Les auteurs invités sont Frédérique Lordon, , et Jacques Attali.

Ce billet combine deux billets du blogueur d’Alternatives Economiques, Gilles Raveaud : l’un sur le scénario de Frédéric Lordon (qui suit immédiatement), l’autre sur celui de Jacques Attali.

Commençons par l’analyse de Frédéric Lordon :

Maintenant que sont bruyamment signifiées, à propos du cas a priori le plus favorable, l’impossibilité de le régler dans un horizon de moyen terme et l’injonction sans appel d’aller se jeter dans l’impasse de l’austérité, la certitude de la catastrophe finale commence à se profiler. C’est sous cette perspective qu’il est plus judicieux de reformuler le problème général de la dette – mais évidemment en de tout autres termes : la mondialisation néolibérale va périr par la dette parce que, à l’encontre de l’idée reçue qui le présente comme la raison économique même, le néolibéralisme est fondamentalement le régime économique du surendettement généralisé.

-*-

**OBJECTIF A**
D'après l'extrait, quel régime économique est qualifié de régime du surendettement généralisé ?
Ces enregistrements n'ont aucun rapport avec l'extrait.

-*-

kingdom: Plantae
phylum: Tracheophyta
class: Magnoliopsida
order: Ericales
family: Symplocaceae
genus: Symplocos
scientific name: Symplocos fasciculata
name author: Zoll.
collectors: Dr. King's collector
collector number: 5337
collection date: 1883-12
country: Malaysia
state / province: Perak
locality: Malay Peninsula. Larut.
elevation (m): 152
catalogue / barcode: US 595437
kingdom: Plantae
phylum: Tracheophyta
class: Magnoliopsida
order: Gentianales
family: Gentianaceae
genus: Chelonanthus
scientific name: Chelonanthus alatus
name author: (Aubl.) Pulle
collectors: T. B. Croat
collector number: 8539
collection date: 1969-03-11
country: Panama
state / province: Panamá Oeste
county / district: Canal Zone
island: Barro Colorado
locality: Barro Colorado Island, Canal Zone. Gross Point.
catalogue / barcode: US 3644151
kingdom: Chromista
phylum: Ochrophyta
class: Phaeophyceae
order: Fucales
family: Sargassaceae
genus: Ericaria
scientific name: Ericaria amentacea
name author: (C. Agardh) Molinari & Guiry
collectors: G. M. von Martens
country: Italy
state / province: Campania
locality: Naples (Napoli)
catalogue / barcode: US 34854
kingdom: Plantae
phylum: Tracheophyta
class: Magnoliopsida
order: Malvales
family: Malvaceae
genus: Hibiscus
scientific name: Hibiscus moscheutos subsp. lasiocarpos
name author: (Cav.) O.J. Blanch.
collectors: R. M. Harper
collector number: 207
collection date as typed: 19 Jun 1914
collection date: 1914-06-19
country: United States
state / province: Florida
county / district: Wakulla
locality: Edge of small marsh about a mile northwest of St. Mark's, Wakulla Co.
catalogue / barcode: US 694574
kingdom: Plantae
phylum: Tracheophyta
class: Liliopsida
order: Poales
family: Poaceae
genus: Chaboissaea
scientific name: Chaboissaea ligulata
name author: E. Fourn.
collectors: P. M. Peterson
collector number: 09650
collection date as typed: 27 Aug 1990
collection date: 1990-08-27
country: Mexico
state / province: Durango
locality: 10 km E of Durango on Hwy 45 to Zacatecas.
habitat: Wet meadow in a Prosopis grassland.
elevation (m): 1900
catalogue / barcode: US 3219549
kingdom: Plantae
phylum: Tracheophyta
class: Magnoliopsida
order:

-*-

**OBJECTIF B**
Mettez à jour les enregistrements, de la ligne contenant « catalogue / barcode: US 694574 » jusqu'à la fin des enregistrements, ces deux bornes comprises. Remplacez « class » par « classe », ne modifiez rien d'autre et ne redonnez que ces lignes.

**RÉPONSE A**
Le néolibéralisme.

**RÉPONSE B**
catalogue / barcode: US 694574
kingdom: Plantae
phylum: Tracheophyta
classe: Liliopsida
order: Poales
family: Poaceae
genus: Chaboissaea
scientific name: Chaboissaea ligulata
name author: E. Fourn.
collectors: P. M. Peterson
collector number: 09650
collection date as typed: 27 Aug 1990
collection date: 1990-08-27
country: Mexico
state / province: Durango
locality: 10 km E of Durango on Hwy 45 to Zacatecas.
habitat: Wet meadow in a Prosopis grassland.
elevation (m): 1900
catalogue / barcode: US 3219549
kingdom: Plantae
phylum: Tracheophyta
classe: Magnoliopsida
order:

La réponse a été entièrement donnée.